Having won his appeal against a murder committed 16 years ago, Brian Rattigan remains in Portlaoise Prison.
The wing where his cell is located is reserved for the most dangerous gangland criminals in the country.
However, despite the high profiles of many of the men around him, Rattigan remains one of the most notorious. That he has “achieved” such a status, despite spending almost all of his adult life in prison, speaks volumes.
Now aged 38, Rattigan has been in prison for more than 14½ years.
He was the leader of one of two gangs who engaged in what became known as the Crumlin-Drimnagh feud.
Rattigan was convicted in 2009 for the stabbing murder of Declan Gavin (21) in Crumlin in August, 2001. He was jailed for life. His successful appeal yesterday was against that conviction.
The murder of Gavin was the first killing in the Crumlin-Drimnagh feud, which claimed 16 lives over the following decade. The two factions involved had previously worked together in the drug dealing trade.
Ecstasy tablets
However, in March 2000, gardaí raided a room in the Holiday Inn on Pearse Street in central Dublin, and found almost 50,000 ecstasy tablets and 2kg of cocaine.
Gavin was one of the three men mixing the drugs in the hotel room but he was not present when gardaí arrived on the scene. The other men were charged and convicted, leading to allegations that Gavin was an informer.

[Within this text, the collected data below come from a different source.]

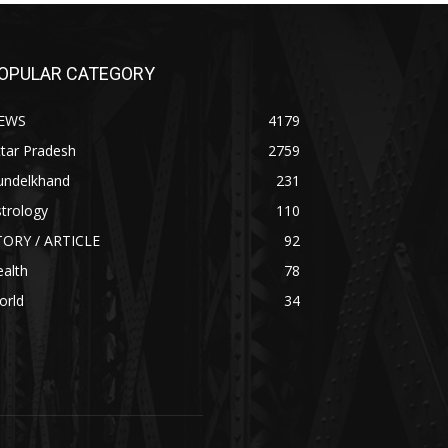
OPULAR CATEGORY
EWS
4179
tar Pradesh
2759
undelkhand
231
trology
110
TORY / ARTICLE
92
alth
78
orld
34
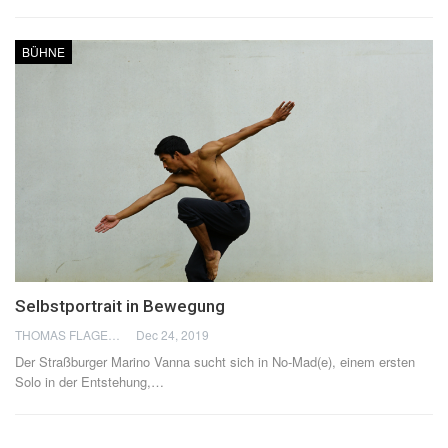
BÜHNE
Selbstportrait in Bewegung
THOMAS FLAGEL
Dec 24, 2019
Der Straßburger Marino Vanna sucht sich in No-Mad(e), einem ersten
Solo in der Entstehung,
…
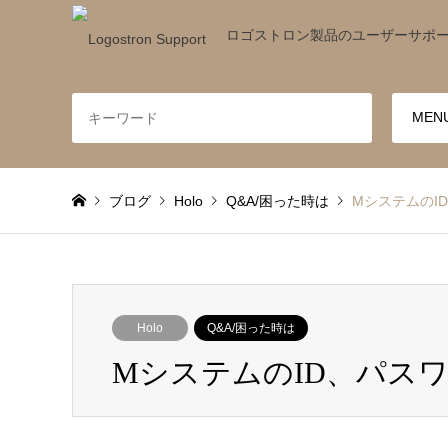
ロゴストロン製品のユーザーサポ
ブログ
Holo
Q&A/困った時は
MシステムのI
Holo
Q&A/困った時は
MシステムのID、パス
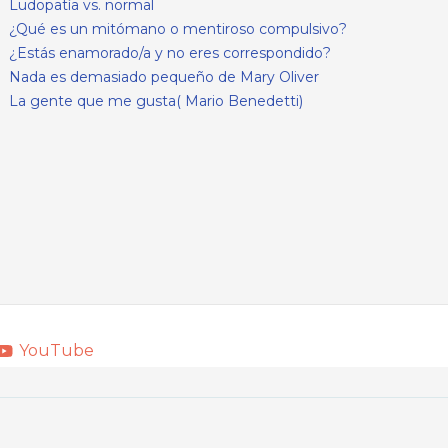
Ludopatía vs. normal
¿Qué es un mitómano o mentiroso compulsivo?
¿Estás enamorado/a y no eres correspondido?
Nada es demasiado pequeño de Mary Oliver
La gente que me gusta( Mario Benedetti)
YouTube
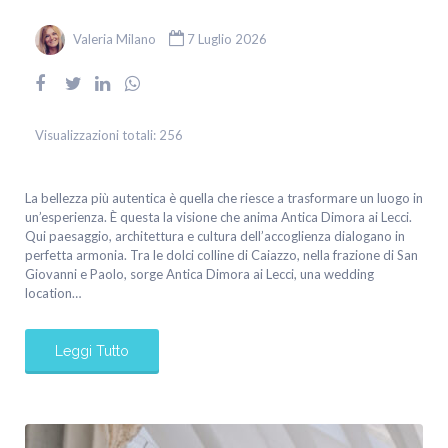
Valeria Milano
7 Luglio 2026
Visualizzazioni totali:
256
La bellezza più autentica è quella che riesce a trasformare un luogo in
un’esperienza. È questa la visione che anima Antica Dimora ai Lecci.
Qui paesaggio, architettura e cultura dell’accoglienza dialogano in
perfetta armonia. Tra le dolci colline di Caiazzo, nella frazione di San
Giovanni e Paolo, sorge Antica Dimora ai Lecci, una wedding
location…
Leggi Tutto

The group split into two factions. One side formed around Gavin and another man who cannot be named for legal reasons. The opposing faction formed around Drimnagh brothers Joseph and Brian Rattigan.
The faction opposing the Rattigans would prevail in the long run. And its leading members are now linked to the Dublin-based section of the international Kinahan cartel, which has since become embroiled in a feud of its own.
In the early days of the Crumlin-Drimnagh dispute, Brian Rattigan was wounded in the stomach in a gun attack. He escaped the gunman by jumping through an upstairs window at his home; on Cooley Road, Drimnagh, in 2002.
In July of the same year, his brother Joseph Rattigan was shot dead. He was 18.
By February of 2003, Brian Rattigan was in prison. He was on bail for a series of violent offences and drug crime but this was revoked in February 2003, when he offended again. He fired shots at a Garda car during a high-speed chase in Inchicore.
Six-year term
Not long after going to prison in 2003, the first of the many charges outstanding against him went to trial; resulting in a six-year term for drug dealing. Soon after Rattigan was jailed for three years for his role in a group attack on a taxi driver in Dublin city centre in April 2000.
It meant by the time he eventually went to trial and was convicted in 2009 for Declan Gavin’s murder, he was already serving a cumulative 13 years.
Rattigan has used smuggled phones in jail to continue directing organised crime despite being on the gangland landing in the State’s only maximum security prison.
In June, 2008, he was linked to a €1 million drug seizure in Dublin. In 2013, he was convicted of directing that drug deal from his prison cell and jailed for 17 years; a sentence backdated to June 2008, when the drugs were found.
Allowing for remission of 25 per cent which all prisoners are entitled to, Rattigan has just over 3½ years remaining on that sentence.
Following his successful appeal against his conviction for the murder of Gavin, the 17-year drugs sentence is now the only thing keeping him in prison. The State can apply for a retrial in the case.
Were a fresh conviction for murder to be secured, Rattigan could be kept in prison indefinitely, until the minister for justice of the day approves his release.
If not, Rattigan is on the home stretch of what will eventually be a continuous 18½ years in jail.
This article was amended on April 11, 2018.